How to Keep Residents Active
in Your Facility
Interested in keeping your residents active in and around your facility? Consider adding resident-run clubs to your activity calendar.

Resident clubs are simply activities in which the residents lead the activity themselves, like a Chess Club, Poker Club, or Bridge Club. Typically, activity staff and volunteers only have to set up the activity for the residents, unless the activity requires more assistance, like a Baking Club or Sewing Club. Resident clubs are easy to set up and administer. Here are a few tips:
> Be sure to invite residents to join the clubs. At your monthly Resident Council meeting, inform residents of the times and places of upcoming clubs.
> Add clubs that will be successful. For example, don’t add a Bridge Club if you have only two residents who are interested in playing.
> Have clubs that allow residents to participate in daily life skills. Recruit interested residents to water the flowers in your facility or set the table in the Dining Room.
> If you are adding several clubs at one time, host a Resident Club Rush. At the rush, tell residents about all the different clubs and ask them to sign up for the clubs that they want to join.
> Encourage voting for club leaders. To keep your resident club going, request the club to assign one of the residents to be the club leader. This leader can be your liaison to the club and can keep you informed of their club activities and their need for supplies.
> Provide clubs that allow residents to help out with small odds and ends around your facility that make them feel useful. Here are ten to get you started:
1. Birthday Card Club. Encourage residents to either make or sign resident birthday cards each month. Additionally, consider having them make or sign birthday cards for your volunteers.
2. Flower Club. Persuade residents to look after the flowers in and around your facility by helping with the watering and pruning.
3. Welcome/Hospitality Club. Invite residents to make welcome baskets for your new residents, or make fun flower arrangements for residents returning from the hospital.
4. New Resident Mentor Club. Recruit some of your friendliest and most active residents to become fun “mentors” for new residents. Mentors can show the new residents around your facility, check in on them from time to time, as well as invite them to activities.
5. Library Club. Find your book-loving residents to help maintain a facility library (or bookcase). The residents can brainstorm ways to gather book donations from others.
6. Newsletter Club. Recruit residents to create a fun newsletter for your facility that can be distributed easily to your residents.

ACTION ITEM: Reproduce the portion of the resident clubs article between "How to Keep" and "your activity calendar.", inclusive. Work only from the article on resident clubs.

INFORMATION SUPPLIED:
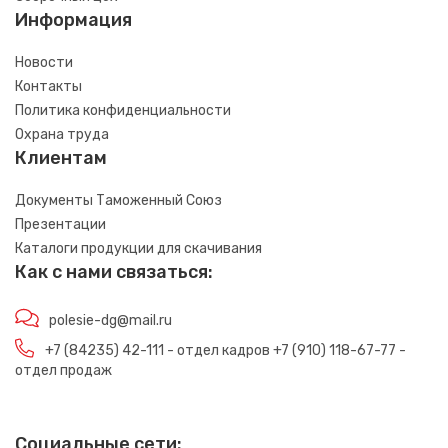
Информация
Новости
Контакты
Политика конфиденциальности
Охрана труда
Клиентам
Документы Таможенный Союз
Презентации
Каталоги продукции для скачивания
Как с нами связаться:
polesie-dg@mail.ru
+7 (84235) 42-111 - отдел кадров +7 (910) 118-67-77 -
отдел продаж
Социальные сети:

...

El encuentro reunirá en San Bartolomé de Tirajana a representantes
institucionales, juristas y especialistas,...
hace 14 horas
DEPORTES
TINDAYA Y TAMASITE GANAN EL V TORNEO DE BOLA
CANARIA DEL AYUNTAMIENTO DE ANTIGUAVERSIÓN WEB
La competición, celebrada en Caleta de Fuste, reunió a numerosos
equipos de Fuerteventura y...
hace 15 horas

==

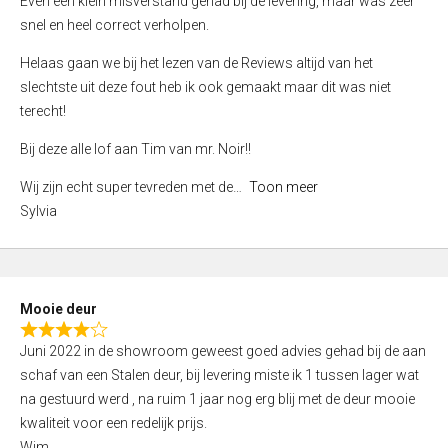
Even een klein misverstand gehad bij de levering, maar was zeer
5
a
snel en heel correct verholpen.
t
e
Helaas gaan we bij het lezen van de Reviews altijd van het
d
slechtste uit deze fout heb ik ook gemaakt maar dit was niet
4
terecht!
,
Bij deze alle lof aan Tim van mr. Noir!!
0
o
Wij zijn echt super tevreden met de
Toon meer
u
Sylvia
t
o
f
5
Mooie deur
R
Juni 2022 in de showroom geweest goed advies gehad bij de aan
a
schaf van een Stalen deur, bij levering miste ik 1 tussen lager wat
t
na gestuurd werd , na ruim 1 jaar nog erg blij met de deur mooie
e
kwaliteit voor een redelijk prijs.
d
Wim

EXERCISE RESULT:
How to Keep Residents Active
in Your Facility
Interested in keeping your residents active in and around your facility? Consider adding resident-run clubs to your activity calendar.